● Document excerpt:

-- Opening Marker --

Dell PowerEdge R715 iSCSI Boot with Server Core 2008 R2


Note: This is written as it comes along and so you’ll get to see the failures and hopefully a wrap up with how to make it actually work.

Alright, so here’s the project: Get Windows Server Core 2008 R2 booting from iSCSI. The why of it is somewhat simple. I want to be able to iSCSI boot so I can have a set of Hyper-V host servers at my primary location completely configured and perfectly happy. Then I will replicate those LUNs to our offsite SAN hardware. When disaster strikes, I can then just configure those servers at the DR location to boot from the replicated LUNs. (in theory)

Yes, there’s easier ways to do this for my scenario like Citrix Essentials for Hyper-V and other SAN replication software which would then allow me to just fail over the setup or configure it as a geo-cluster. But reality is those cost money… and it wasn’t included in the budget for this project. We got the money for the hardware/OS and that’s pretty much it.

Server: Dell PowerEdge R715 – 12 Core AMD – (3) 4 port Broadcom BMC5709C NICs

Storage: Dell EqualLogic SAN Group – 2 PS6000s and 2 PS4000s

(2) Dell PowerConnect 6248 switches.

iSCSI Boot Learning Material:

Broadcom NetXtreme User Guide (Dell) // Original by Broadcom

Dell Instructions to Perform Boot from iSCSI (page 21-24 & 36-38 )

In the BIOS you need to set the boot order to put the Embedded NIC first in the list, followed by DVD then local storage. Second you need to enable the embedded NIC (assuming that’s what you’re using for boot) to allow for iSCSI boot instead of PXE. (UPDATE: SEE BELOW FOR MORE ON THE BIOS CONFIGURATION)

Following these instructions I can get the iSCSI LUN to connect on server boot (still working on the secondary connection which seems to cause iSCSI to not even load):

But as soon as I start the Windows installer, and tell it to load the VBD (driver) per the installation instructions  (the disk isn’t visible in the available drives list) …

I LOVE WINDOWS. 😦 The other problem I seem to be running into is the iSCSI session to the disk drops before I get the drivers loaded. Seems like its a 5 or 6 minute time out which isn’t enough time for the Windows install DVD to load and for me to install the drivers before the connection goes kaput.

HRM…. if I load the iSCSI Driver (bxois.inf), then the NDIS Driver – Win2k8 folder (bxnd.inf) and finally the VBD (bxvbd.inf) I don’t blue screen. Of course that takes me well past 6 minutes which is when the iSCSI connection drops. Shizzle.

This is interesting – from the EQL logs:

iSCSI session to target ‘192.168.21.24:3260, iqn.2001-05.com.equallogic:0-8a0906-fa332600a-1fd0000000a4e039-hyperv01-boot’ from initiator ‘192.168.21.33:4428, hyperv01.iscsiboot’ was closed.
iSCSI initiator connection failure.
No response on connection for 6 seconds.

-- Closing Marker --

● What to do:
a) Please duplicate the part of the listing that opens with the line containing "который упрощает ведение" and closes with the line containing "PRIVACY POLICY", both lines included, leaving out the pictures.
b) Go on with the iSCSI boot write-up from the point where it stops.
The iSCSI boot write-up and the listing have no connection to each other.

● Provided records:
-- Opening Marker --

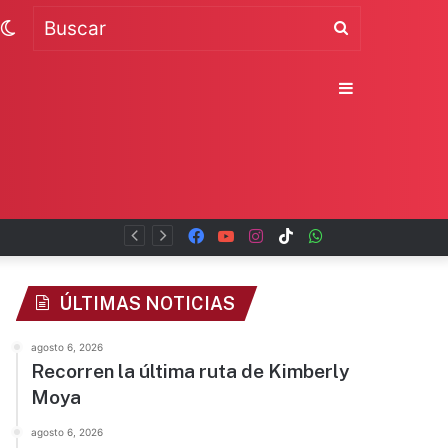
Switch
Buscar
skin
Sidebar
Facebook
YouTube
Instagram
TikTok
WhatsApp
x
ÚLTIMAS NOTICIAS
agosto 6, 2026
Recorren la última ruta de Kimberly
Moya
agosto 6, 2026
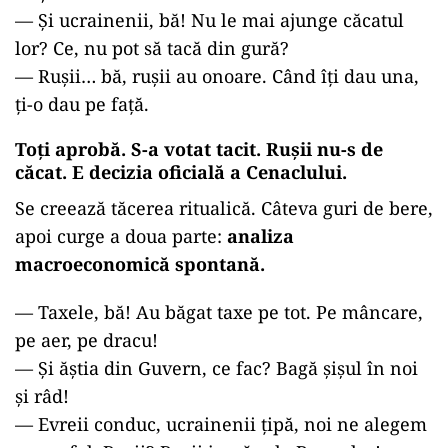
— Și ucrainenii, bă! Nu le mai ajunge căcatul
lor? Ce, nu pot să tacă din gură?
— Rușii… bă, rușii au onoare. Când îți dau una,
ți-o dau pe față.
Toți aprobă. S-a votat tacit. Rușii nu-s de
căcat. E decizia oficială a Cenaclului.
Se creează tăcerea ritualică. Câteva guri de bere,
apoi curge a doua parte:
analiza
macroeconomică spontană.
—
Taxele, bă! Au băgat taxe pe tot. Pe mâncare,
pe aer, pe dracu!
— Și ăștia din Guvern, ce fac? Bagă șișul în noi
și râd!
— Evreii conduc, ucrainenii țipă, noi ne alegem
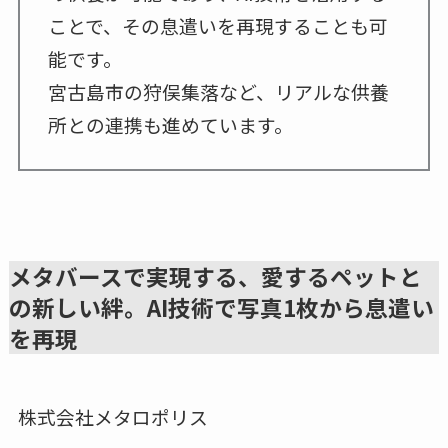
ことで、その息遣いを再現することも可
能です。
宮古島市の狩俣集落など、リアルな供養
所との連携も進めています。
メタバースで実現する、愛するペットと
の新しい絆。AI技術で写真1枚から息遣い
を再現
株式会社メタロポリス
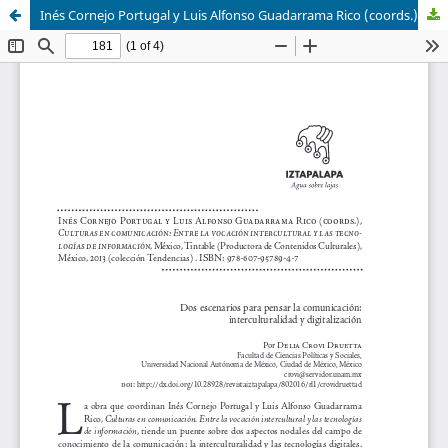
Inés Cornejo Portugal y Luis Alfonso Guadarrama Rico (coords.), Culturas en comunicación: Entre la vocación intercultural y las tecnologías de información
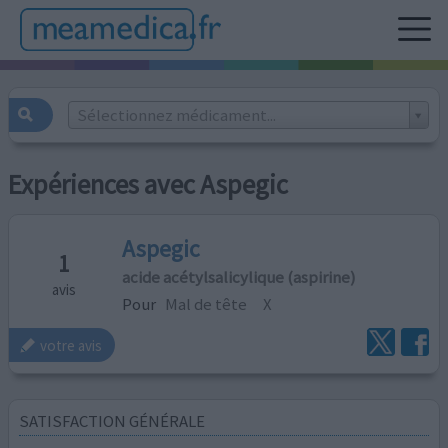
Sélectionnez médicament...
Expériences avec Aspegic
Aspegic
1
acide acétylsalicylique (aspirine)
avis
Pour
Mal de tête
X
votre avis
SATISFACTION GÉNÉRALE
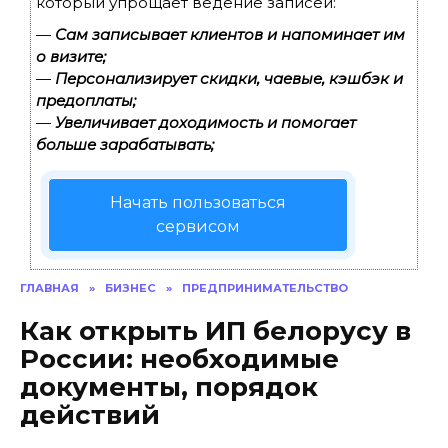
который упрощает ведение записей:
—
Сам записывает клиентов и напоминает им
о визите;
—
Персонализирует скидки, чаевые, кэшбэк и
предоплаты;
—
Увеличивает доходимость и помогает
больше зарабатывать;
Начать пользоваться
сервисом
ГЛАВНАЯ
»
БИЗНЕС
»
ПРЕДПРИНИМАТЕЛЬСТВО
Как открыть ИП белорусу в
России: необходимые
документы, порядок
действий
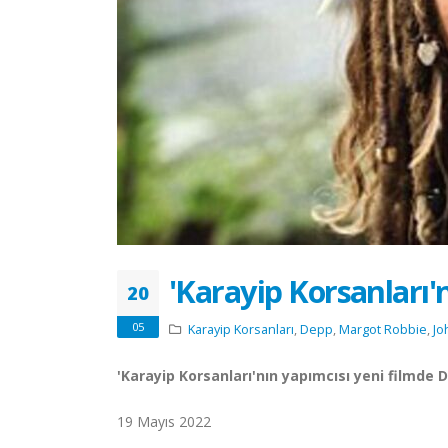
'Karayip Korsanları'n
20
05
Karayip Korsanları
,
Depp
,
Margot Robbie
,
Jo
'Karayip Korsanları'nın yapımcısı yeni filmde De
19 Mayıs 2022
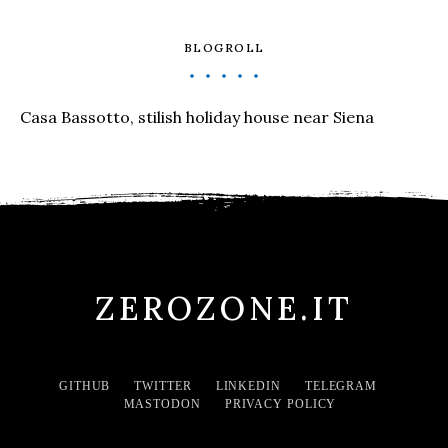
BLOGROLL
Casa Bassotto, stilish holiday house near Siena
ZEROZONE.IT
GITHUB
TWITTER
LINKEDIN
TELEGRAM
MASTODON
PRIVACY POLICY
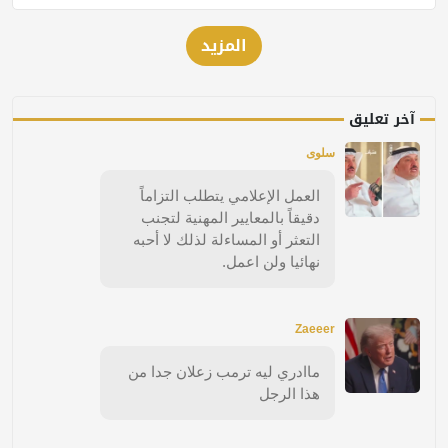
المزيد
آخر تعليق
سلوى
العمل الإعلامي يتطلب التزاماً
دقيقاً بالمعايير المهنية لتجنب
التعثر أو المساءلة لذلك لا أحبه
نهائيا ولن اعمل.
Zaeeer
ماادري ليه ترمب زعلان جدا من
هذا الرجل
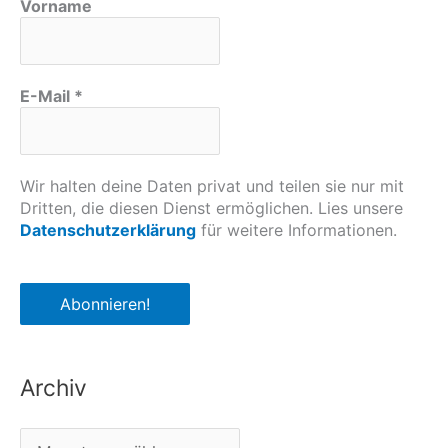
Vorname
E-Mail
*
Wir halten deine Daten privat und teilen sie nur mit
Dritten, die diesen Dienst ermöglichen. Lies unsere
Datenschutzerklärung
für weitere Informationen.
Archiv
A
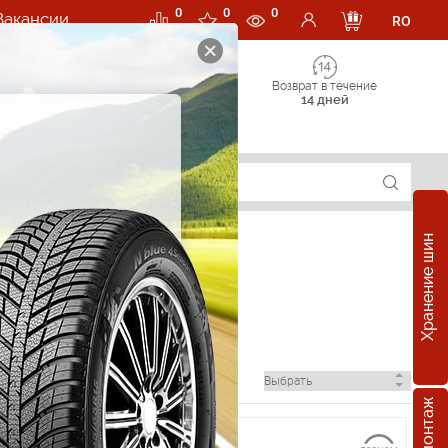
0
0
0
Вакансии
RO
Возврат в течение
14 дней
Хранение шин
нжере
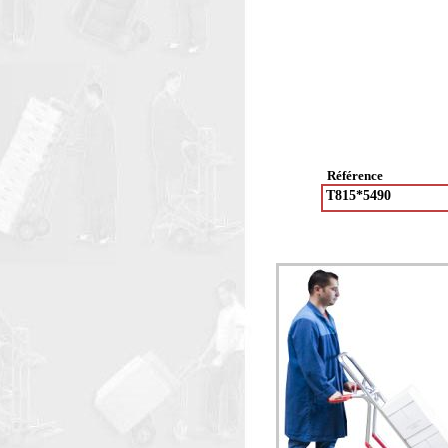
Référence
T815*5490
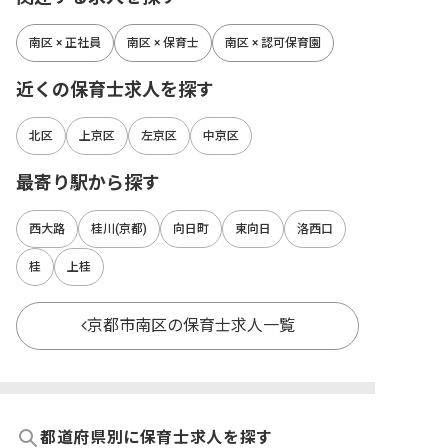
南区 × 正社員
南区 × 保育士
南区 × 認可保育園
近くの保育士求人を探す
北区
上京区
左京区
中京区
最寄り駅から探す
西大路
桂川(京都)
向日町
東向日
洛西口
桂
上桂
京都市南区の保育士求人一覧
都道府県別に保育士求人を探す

-- Closing Marker --

● Results by task:
a)
который упрощает ведение записей:
—
Сам записывает клиентов и напоминает им
о визите;
—
Персонализирует скидки, чаевые, кэшбэк и
предоплаты;
—
Увеличивает доходимость и помогает
больше зарабатывать;
Начать пользоваться
сервисом
ГЛАВНАЯ
»
БИЗНЕС
»
ПРЕДПРИНИМАТЕЛЬСТВО
Как открыть ИП белорусу в
России: необходимые
документы, порядок
действий
'Karayip Korsanları'n
20
05
Karayip Korsanları
,
Depp
,
Margot Robbie
,
Jo
'Karayip Korsanları'nın yapımcısı yeni filmde De
19 Mayıs 2022
BLOGROLL
Casa Bassotto, stilish holiday house near Siena
ZEROZONE.IT
GITHUB
TWITTER
LINKEDIN
TELEGRAM
MASTODON
PRIVACY POLICY

b)
I find that interesting simply because it’s consistently 6 minutes after the connection is established that connection drops with this error. I’ll have to pop out the disk later and see if it does that because of something the Windows installer is doing or if its something the system is doing. But for now, I’ll keep trying drivers.

Read this:
Main Link Configuring Dell PowerEdge 11G Servers Running Windows Server 2008 for iSCSI SAN Boot (direct link). I believe this explains my blue screen issues. In a nutshell if there’s anything wrong in your configuration, when you load the driver you’ll get a blue screen. So, I stripped it down to the absolute basics for connections (should have started with the KISS method) – basically just gave access to the volume to the IP address I assigned to the NIC instead of using CHAP like I had planned. I also copied their basic settings and removed everything from the second connection I was working on.

And guess what…

All with no driver installation required. I guess my blue screen issue was that I was even having to load the drivers in the first place. But of course Windows rears it’s ugly head again and displays the following: (See the error – click = big)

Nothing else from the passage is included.